OLMo’s efforts to progress research into language models would not be complete without its counterpart Dolma, an English corpus containing three trillion tokens from web content to scientific papers to public-domain books.
While there has been progress toward making model parameters more accessible, pretraining datasets, which are fundamental to developing capable language models, are not as open and available. The researchers built and released OLMo’s pretraining dataset “Dolma: an Open Corpus of Three Trillion Tokens for Language Model Pretraining Research” to help facilitate open research into language models — and earned Best Resource Paper at ACL in the process.
“Even among open models, there are differences in what researchers can work with. With OLMo, we wanted a competitive, strong model whose data was also fully available for inspection,” said Smith. “Dolma is the dataset used to pretrain OLMo. It is extensively documented, and the paper includes analyses and discussion of lessons learned through data curation. We also released open-source data curation tools to enable reproduction and improvement of our work.”
Like with OLMo, this is just the beginning for Dolma. The researchers continue to make advancements as part of follow-on releases that, for example, yield significant performance improvements on downstream tasks.

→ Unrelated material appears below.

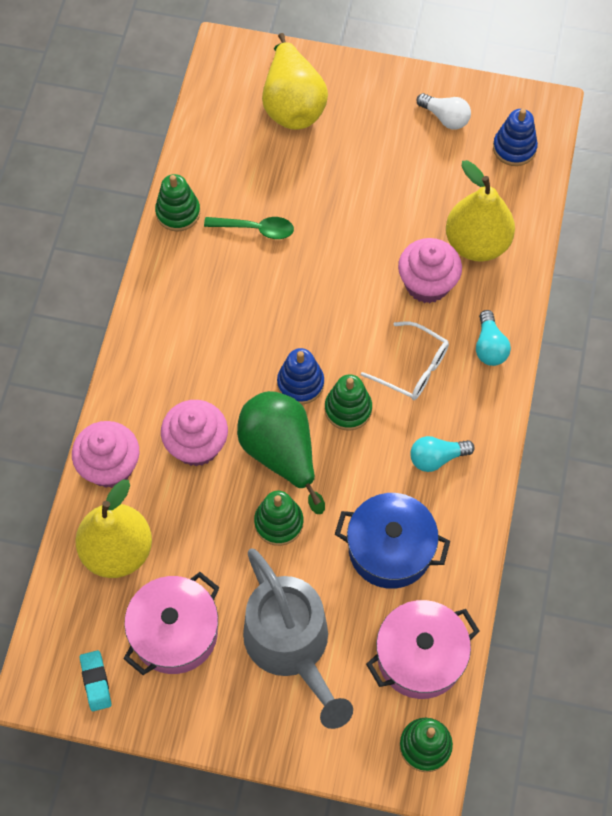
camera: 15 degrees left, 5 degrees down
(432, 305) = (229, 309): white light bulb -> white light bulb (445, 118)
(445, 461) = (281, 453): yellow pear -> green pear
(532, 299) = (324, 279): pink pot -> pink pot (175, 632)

Additional authors on the Dolma paper include Zettlemoyer, Ravichander, Jha, Elazar, Magnusson, Morrison, Soldaini, Kinney, Bhagia, Schwenk, Atkinson, Authur, Chandu, Dumas, Lambert, Muennighoff, Naik, Nam, Peters, Richardson, Strubell, Subramani, Tafjord, Walsh, Beltagy, Groeneveld and Dodge along with Russell Authur, Ben Bogin, Valentin Hofmann and Xinxi Lyu of AI2; University of California, Berkeley Ph.D. student Li Lucy; Carnegie Mellon University Ph.D. student Aakanksha Naik; and MIT Ph.D. student Zejiang Shen.